Overview
High CPU usage is often a symptom of other underlying issues, and as such there are a number of possible causes for it.
Causes of high CPU should be investigated and fixed, because a distressed node will at best slow down query response times resulting in time outs for clients, and at worst cause the node to disconnect and be lost from the cluster altogether.
How to resolve it
To minimize the impact of distressed nodes on your search queries, make sure you have the following setting on your cluster (version 6.1 and above):
PUT /_cluster/settings { "transient": { "cluster.routing.use_adaptive_replica_selection": true } }
Check JVM garbage collection
High CPU is generally the consequence of JVM garbage collection, which in turn is caused by configuration or query related issues.
In a healthy JVM, garbage collection should ideally meet the following conditions:
- Young GC is processed quickly (within 50 ms).
- Young GC is not frequently executed (about 10 seconds).
- Old GC is processed quickly (within 1 second).
- Old GC is not frequently executed (once per 10 minutes or more).

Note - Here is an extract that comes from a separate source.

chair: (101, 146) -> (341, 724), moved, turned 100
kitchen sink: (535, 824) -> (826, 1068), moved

There can be a variety of reasons why heap memory usage can increase:
- Oversharding
- Large aggregation sizes
- Excessive bulk index size
- Mapping issues
- Heap being set incorrectly
- JVM new ratio set incorrectly
To learn how to correct memory usage issues related to JVM garbage collection, see: Heap Size Usage and JVM Garbage Collection in OpenSearch – A Detailed Guide.
Check load on data nodes
If the CPU is high only on specific data nodes (some more than others), then you may have a load balancing or sharding issue.
This can occasionally be caused by applications that are not load balancing correctly across the data nodes, and are making all their HTTP calls to just one or some of the nodes. You should fix this in your application.

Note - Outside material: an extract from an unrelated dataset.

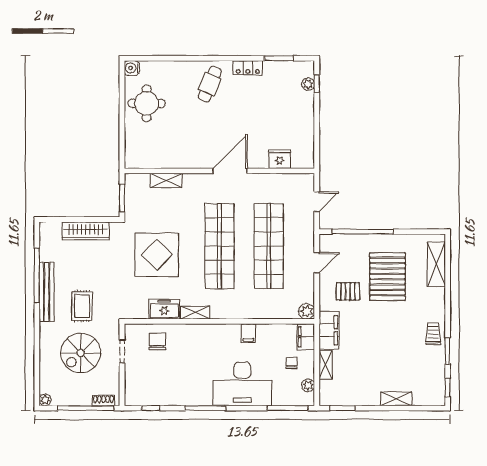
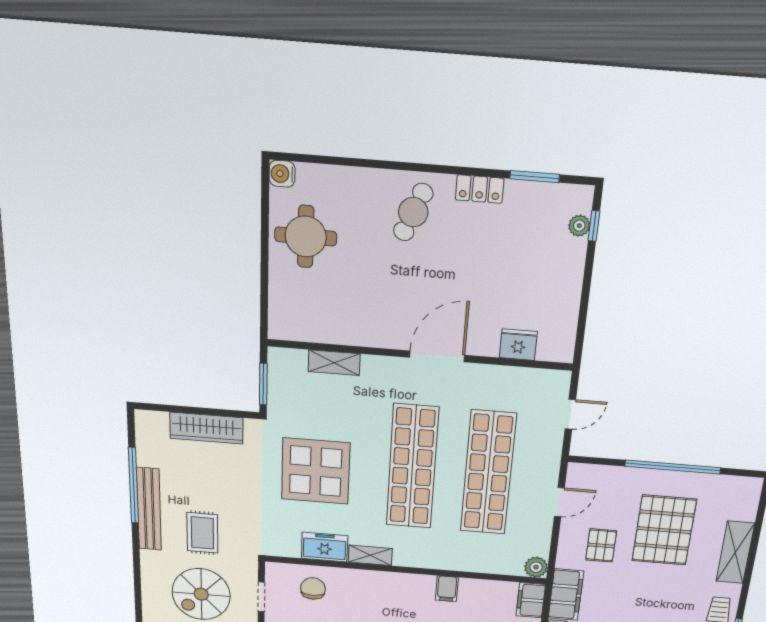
window: (363, 232) -> (673, 467), moved
shelving: (436, 264) -> (735, 552), moved
pallet: (348, 291) -> (601, 545), turned 90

However it is more frequently caused by “hot” indices being located on just a small number of nodes. A typical example of this would be a logging application creating daily indices with just one shard per index. In this case although you may have many indices spread across all of the shards, you may find that all of the indexing is being done on just one shard on one node which contains today’s logging index.
Check memory swapping to disk
CPU may also be a symptom of memory swapping to disk, if that has not been deactivated properly on the node.
OpenSearch performance can be heavily penalized if the node is allowed to swap memory to disk. OpenSearch can be configured to automatically prevent memory swapping on its host machine by adding the bootstrap memory_lock true setting to elasticsearch.yml. If bootstrap checks are enabled, OpenSearch will not start if memory swapping is not disabled.
Check number of shards for oversharding
If you have a large number of shards on your cluster, then you may have an issue with oversharding.
Oversharding is a status that indicates that you have too many shards, and thus they are too small. While there is no minimum limit for an OpenSearch shard size, having a larger number of shards on an OpenSearch cluster requires extra resources since the cluster needs to maintain metadata on the state of all the shards in the cluster.
If your shards are too small, then you have 3 options:
- Eliminate empty indices
- Delete or close indices with old or unnecessary data
- Re-index into bigger indices
Check indexing efficiency
If your indexing is inefficient it can affect your CPU.
Optimize slow and expensive search queries
If your searches are slow, it can affect your CPU.